Murmansk Port is the homeport of the barque "Sedov", one of the largest sailing ships in the world. The Murmansk Shipping Company also operates the Russian nuclear-powered icebreaker fleet. In May 2007 it was decided to set up in Murmansk port free trade zone . On 15 October 2010 Murmansk was officially declared a special economic zone. The main goal was to create a powerful transport and trade infrastructure, attracting investment and ultimately social development.

Murmansk Port consists of three parts: the Fishing port, the commercial port and the passengers port. In recent years, there has been a trend of repression of all other trading ports because of an increase in exports of coal and a number of other mineral resources, which only Murmansk has the necessary reception and storage infrastructure. Intake of fish was also significantly reduced, as it became more profitable to export, rather than sell inside the country.

In the autumn of 2010, the Association of Commercial Seaports recognized Murmansk Port as the best Russian company to own the moorings and perform stevedoring work.

In February 2011, it was reported that the Gennady Timchenko group, one of the owners of the company Gunvor, had acquired Murmansk Commercial Seaport for $250 million. However, at the time of the report a spokesman for Timchenko denied the purchase had taken place.

In February 2012, SUEK, the largest coal mining company in Russia, purchased 24.9% of voting shares in the Murmansk Port for at a purported cost of $260 million. In 2013, multinational fertilizer company, EuroChem, finalized the acquisition of 48.26% of total ordinary shares and 36.2% of total issued share capital of the Murmansk Commercial Seaport. With a cost of 3.15 billion rubles, this purchase gave EuroChem 36.2% of the OJSC voting rights. The two companies, which are owned by Andrey Melnichenko, possess a combined 51% of the voting rights for the Seaport.

As of 2013, SUEK held a 37.49% stake in the voting shares of the port. In 2017, SUEK purchased a 25.5% stake of the Murmansk Seaport from EuroChem for 8.74 billion rubles, or $143 million. This deal brings SUEK's ownership stake up 75.47%, according to PortNews. After the deal, EuroChem possessed a remaining 22% of its shares of the Murmansk Commercial Seaport. The two companies, EuroChem and SUEK, are owned by Russian billionaire Andrey Melnichenko.

Since 2011, an investment project called "Integrated Development of the Murmansk transport hub" has been underway. Construction of the Murmansk transport hub began in 2013, with completion planned for 2020. It will enable Murmansk to be the main base of the Northern Sea Route and for the exploration of the Arctic.

By the end of 2012 cargo turnover had increased by 8.6% to 15.69 million tons, making Murmansk the second-largest cargo port in the northwestern part of Russia after the port of St.

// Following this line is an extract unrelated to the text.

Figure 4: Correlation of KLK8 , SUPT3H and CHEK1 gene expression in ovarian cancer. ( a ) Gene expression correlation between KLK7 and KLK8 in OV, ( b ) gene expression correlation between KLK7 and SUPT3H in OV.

Petersburg. The Association of Russian Sea Ports estimates that Russian Arctic seaports handled 74.2 million tons of cargo in 2017, a 49.1% increase from 2016. The port of Murmansk accounted for almost two-thirds of the total turnover, with approximately 51.7 million tons of goods shipped through its harbor. This marked a 54.5% increase compared to 2016 shipping records. This growth has been attributed to the new Yamal LNG terminal and the planned Arctic LNG 2 projects.

Since the embargo on Russian oil exports, Murmansk port, in addition to Primorsk, Ust-Luga and Novorossiysk ports, is considered a main port for the Russian shadow fleet.